Single-crystal ZnSe was produced by the following procedure. Preliminarily 
grown polycrystalline ZnSe having a constant-diameter portion longer than 
about 5 mm and a taper portion was placed as a seed on the bottom of the 
crucible and the starting material was put on top of it. The crucible was 
mounted on the shaft in the VB furnace and placed in position. After 
nitrogen purge, the furnace was supplied with nitrogen to a pressure of 30 
kgf/cm.sup.2 (nitrogen may be replaced by another inert gas). The 
temperature in the furnace was raised to 1,550.degree. C. (maximum design 
temperature), which was maintained for 5 hours to melt the starting 
material and part of the seed (extending to about 5 mm below the top end 
of the constant-diameter portion) in the crucible. Thereafter, the 
crucible was lowered at a rate of 3-5 mm/h to achieve crystal growth on 
top of the seed. The thermal gradient near the melting point of ZnSe was 
about 22.degree. C./cm. When all of the molten starting material fully 
solidified, the movement of the crucible was stopped and the temperature 
in the crucible was lowered to room temperature for crystal recovery. As a 
result, a twin-free ZnSe single crystal was obtained on the seed. It had a 
diameter of about 28 mm and a length of about 15 mm. 
EXAMPLE 2 
The procedure of Example 1 was repeated except that the seed was a ZnSe 
crystal solely composed of twins. The seed was converted to a 
polycrystalline form, on top of which a twin-free ZnSe single crystal 
could be grown. The diameter and length of the single crystal were about 
28 mm and 15 mm, respectively. 
EXAMPLE 3 
A crucible of the same type as used in Example 1 was charged with the same 
starting material as used in Example 1. The crucible was mounted on the 
shaft in a VB furnace of the same model as used in Example 1 and placed in 
position. 
After nitrogen purge, the furnace was supplied with nitrogen to a pressure 
of 30 kgf/cm.sup.2 (nitrogen may be replaced by another inert gas). The 
temperature in the furnace was raised to 1,630.degree. C. (maximum design 
temperature), which was maintained for 5 hours to melt the starting 
material in the crucible. Thereafter, the crucible was lowered at a 
comparative fast rate higher than 20 mm/cm to achieve polycrystalline 
growth solely at the tip of the growing crystal. When a polycrystal having 
a constant-diameter portion about 5 mm long had grown, the growth process 
was stopped and part of the polycrystal (extending to about 5 mm below the 
top end of the constant-diameter portion)was melted again; subsequently, 
the crucible was lowered at a rate of 3-5 mm/h for single-crystal growth. 

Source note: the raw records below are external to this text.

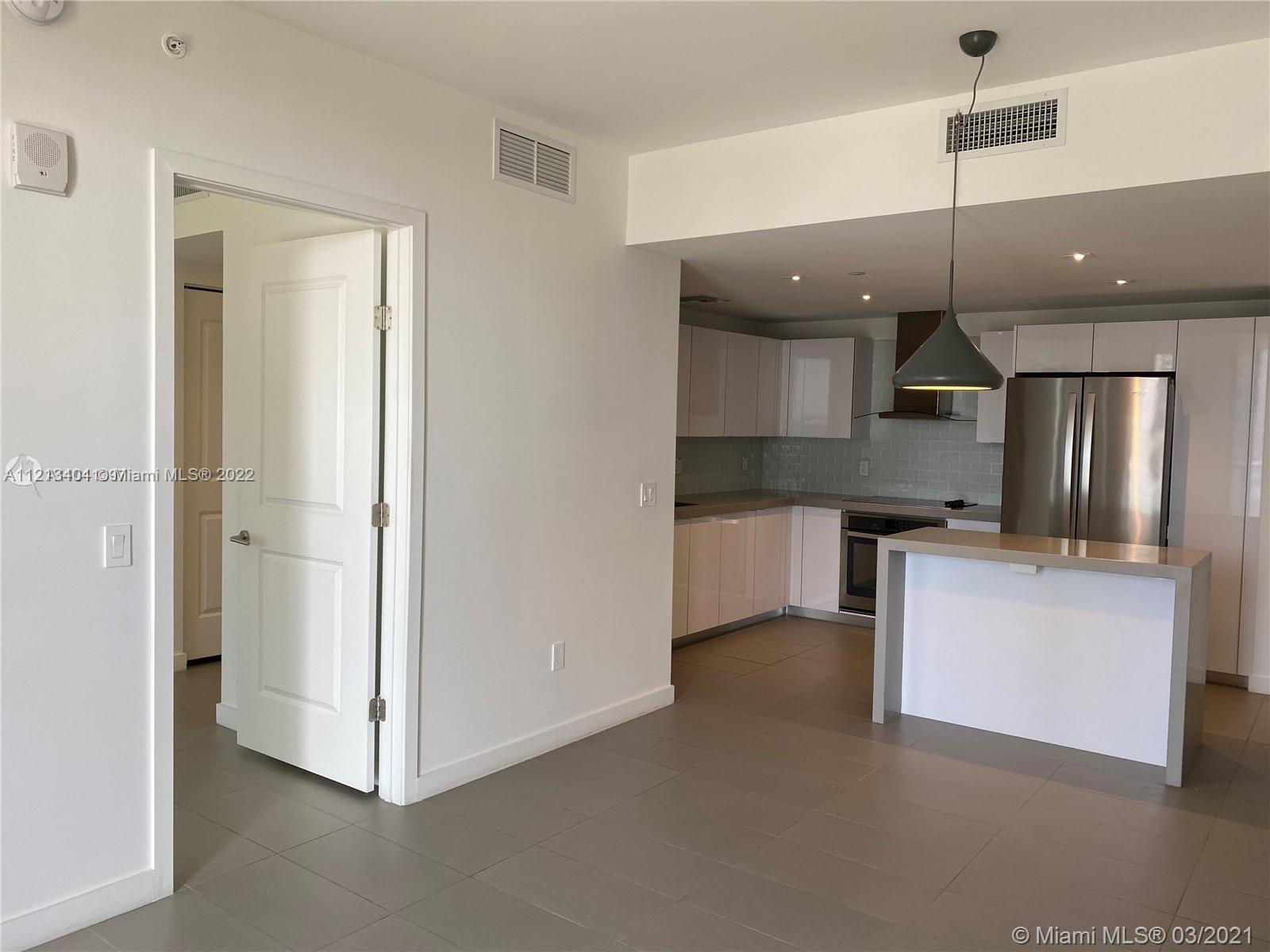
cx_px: 635
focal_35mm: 26
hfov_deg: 67.3
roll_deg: -1.0
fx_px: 954
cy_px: 476
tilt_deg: -2.6
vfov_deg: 53.1
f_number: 1.8
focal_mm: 4.25
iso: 80
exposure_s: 1/120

The thermal gradient near the melting point of ZnSe was about 42.degree. 
C./cm. When all of the molten starting material fully solidified, the 
movement of the crucible was stopped and the temperature in the crucible 
was lowered to room temperature for crystal recovery. As a result, a 
twin-free ZnSe single-crystal was obtained on the polycrystalline tip. It 
had a diameter of about 20 mm and length of about 10 mm. 
As will be obvious to the skilled artisan, the process of the present 
invention is applicable even if a VGF furnace is substituted for the VB 
furnace used in Examples 1-3 and similar results are obtained. 
Comparative Example 
As typically shown in J. Cryst. Growth, 75 (1986) 609-612, the crystal 
produced by the ordinary high-pressure melt process using no seeds has in 
all cases a number of twins in the direction [111]. 

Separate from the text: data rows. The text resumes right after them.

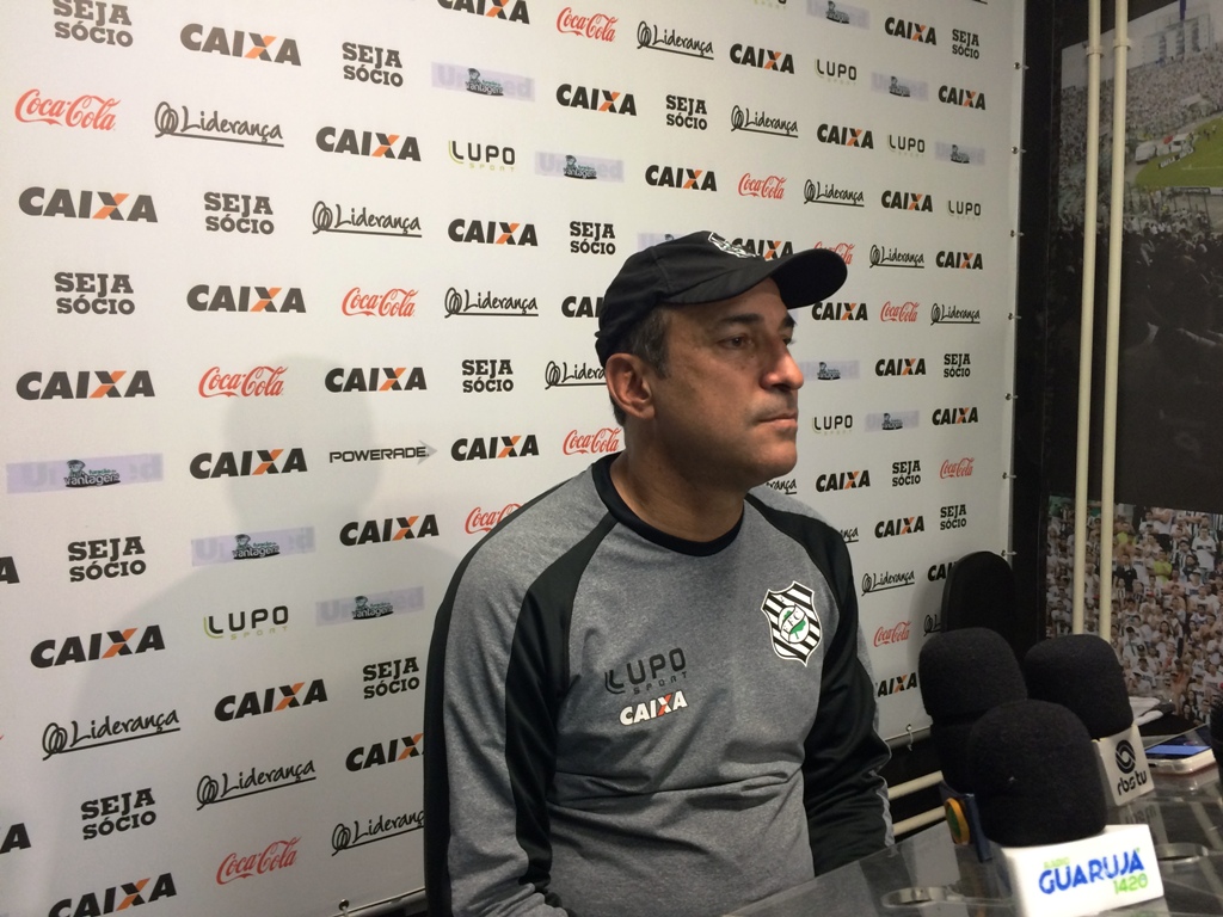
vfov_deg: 48.2
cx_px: 612
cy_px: 458
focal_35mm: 29
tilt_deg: -5.9
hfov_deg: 61.7
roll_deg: +0.3
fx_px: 1025
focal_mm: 4.15
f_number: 2.2
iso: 100
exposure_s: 1/30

In the prior art, twin-free single crystals that are extremely difficult to 
obtain must be used as seeds or it is necessary to add dopants that may 
potentially affect the substrate characteristics and, hence, it has been 
difficult to produce twin-free ZnSe single crystals on an industrial 
scale. In contrast, the process of the present invention is capable of 
producing high-purity and twin-free single-crystal bulk ZnSe with good 
reproducibility using or without using seeds that comprise either 
polycrystals or crystals solely composed of twins which are easy to grow.